According to the findings of geological sciences doctoral candidate Alex Patthoff and geomechanics scientist Kattenhorn, his research advisor, there may be more ocean on Enceladus than planetary scientists first suspected.

Fresh Insight into
the Cosmos

“Kattenhorn and Patthoff have provided intriguing evidence that the ocean may be global,” said Robert Pappalardo, senior research

scientist in the Planetary Science Section of NASA’s Jet Propulsion Laboratory. “Others argue that it is regional. Additional work is needed to better understand which is correct.”

The Idaho research team’s evidence comes from studying the fracture patterns in recently active areas on the surface near Enceladus' south pole. They found that most of the cracks in this region could be grouped into one of four sets, where the fractures of one group share a common orientation and relative age that is different from the other sets. The differing orientations and ages suggest the icy carapace of Enceladus has rotated through time, presumably above a watery ocean.

"While the initial evidence is not conclusive, it points strongly toward the existence of a global ocean in the recent geological history of Enceladus,” said Patthoff.

“The discovery of evidence of a global ocean on Enceladus represents a major scientific advance,” said Kattenhorn. “That a discovery of this magnitude comes out of the University of Idaho is a testament to the far-reaching science being done at our institution.”

Reverberations of the Award-Winning Research

The research, published in the journal Geophysical Research Letters, has already secured Patthoff's selection as the 2012 recipient of the national Pellas-Ryder Award for best peer-reviewed student research paper in planetary science.
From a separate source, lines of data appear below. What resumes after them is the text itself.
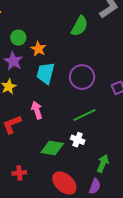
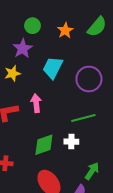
orange star: (38, 49) -> (65, 30), moved
white cross: (78, 140) -> (71, 142), turned -32
green diamond: (52, 148) -> (44, 145), turned -40

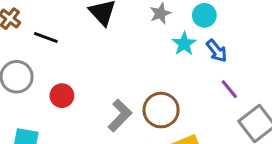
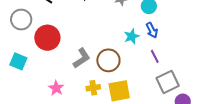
cyan star: (184, 44) -> (132, 36), moved
red circle: (62, 96) -> (47, 38), size x1.6

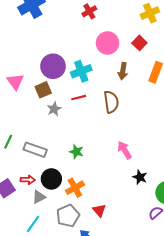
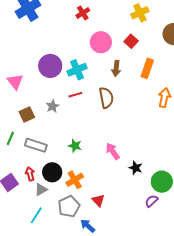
brown square: (43, 90) -> (27, 115), moved
pink arrow: (124, 150) -> (113, 151), moved
red arrow: (28, 180) -> (30, 174), turned -104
Patthoff is a NASA Earth and Space Sciences Graduate Fellow and was named the Outstanding Graduate Student in Research and Creative Activity at the University of Idaho in 2011. He has earned a competitive postdoctoral fellowship from NASA at the Jet Propulsion Lab (JPL) in Pasadena, Calif., beginning in early 2013. His research there will explore the formation of deformation ridges on numerous icy moons of the outer solar system.

Kattenhorn’s research interests include the characterization of fracture and fault systems in three dimensions and the mechanics of fault failure as applied to earthquake behavior and fault evolution—which have applications to the geology of other planets and moons. He is currently pursuing a NASA-funded investigation of the development of faults and fractures in the ice crust of Jupiter's moon Europa, as well Saturn's moons Enceladus, Titan and Dione. Faulting and volcanological problems on Mars also are focal points of his research.